Alors que l’Europe occidentale était principalement un concept socio-politique, l’Europe orientale était plutôt un concept géographique. Les pays d’Europe occidentale du ‘premier monde’ avaient des origines politiques, économiques et culturelles séculaires très différentes de l’Europe orientale. Ils étaient communément associés à la démocratie libérale et au capitalisme, et étaient historiquement des nations protestantes et catholiques.
L’Europe orientale, constituée de l’Europe centrale, des Balkans et d’anciennes nations de l’Union soviétique, comprenaient des territoires catholiques et orthodoxes et partageaient des cultures postcommunistes cherchant à devenir démocratiques. Tandis qu’un certain nombre de systèmes juridiques et économiques s’étaient rapidement adaptés aux modèles occidentaux, les cultures nationales n’effectuaient pas le même changement.
Un dialogue fructueux exigeait une culture de rencontre, de connaissance mutuelle et de réconciliation, et non de critique et de défense, a-t-il déclaré. Créer une plateforme était essentiel, un lieu sûr où le dialogue était possible, où l’humilité, la confiance et l’acceptation mutuelle pouvaient être nourries.
Ignorant
Alors que l’Est avait cherché à l’Ouest des modèles culturels et politiques pendant des siècles, développant une certaine compréhension des développements occidentaux, l’Ouest restait encore en grande partie ignorant de l’Est et était donc enclin à entretenir des malentendus.

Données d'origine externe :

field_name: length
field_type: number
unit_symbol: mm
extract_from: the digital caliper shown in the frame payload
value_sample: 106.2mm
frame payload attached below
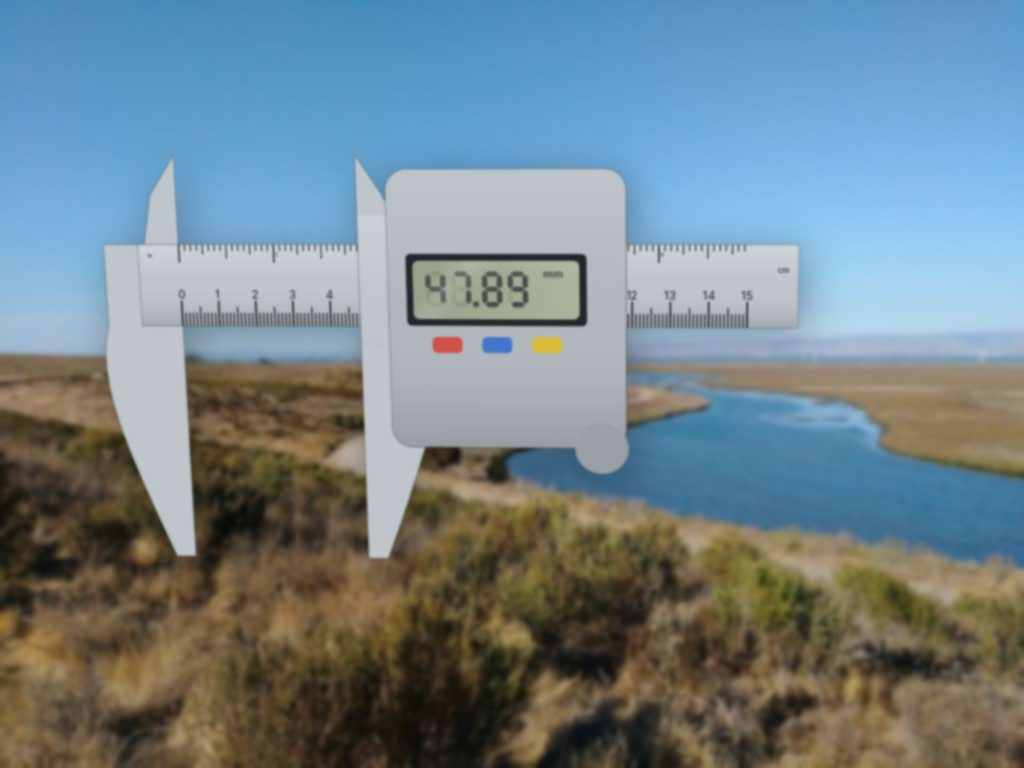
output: 47.89mm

L’Ouest, avec son histoire d’immigration des anciennes colonies, avait eu une longue expérience de la diversité religieuse et culturelle. Pour l’Est, composé d’anciens membres d’empires et de satellites soviétiques, le processus de construction de la nation n’était pas encore achevé. Certaines nations orientales avaient été formées par un nettoyage ethnique ; d’autres à travers des négociations d’après-guerre des Grandes Puissances, laissant des populations ethniques artificiellement divisées. Alors que l’Ouest voulait dépasser la notion de nation, l’Est voulait la renforcer. Toth remarqua que, pendant que l’Ouest voyait le besoin d’unité dans la diversité, l’Est tendait vers une conception homogène de la société.
Les attitudes à l’égard des relations entre l’Eglise et l’Etat différaient aussi grandement entre l’Est et l’Ouest, expliquait-il. Les nations orientales reflétaient une compréhension plus orthodoxe de la relation symbiotique, pendant que le sécularisme occidental insistait sur une séparation nette. Aussi bien l’Est que l’Ouest avaient besoin de se demander ce qu’ils pouvaient apprendre l’un de l’autre.
Lors d’une table ronde, les Européens de l’Est disaient être pris entre un impérialisme occidental d’un côté, faisant du fait d’accepter l’éthique libérale laïque occidentale, sur des sujets comme, par exemple, le mariage homosexuel, une condition pour recevoir des fonds de l’Union européenne, et les exigences de Poutine sur le droit de la Russie de déterminer le sort de ‘ses nations tampons’, de l’autre.
Un pas concret vers une culture de compréhension mutuelle et de réconciliation était une proposition d’observer le 9 mai, journée de l’Europe, comme une sorte de Jour d’interdépendance célébrant l’interconnexion. Ceci a été accueilli avec enthousiasme par les participants qui se sont engagés à encourager un Mouvement du 9 mai décentralisé, populaire et apolitique, avec des activités et des événements aux niveaux local, national et européen.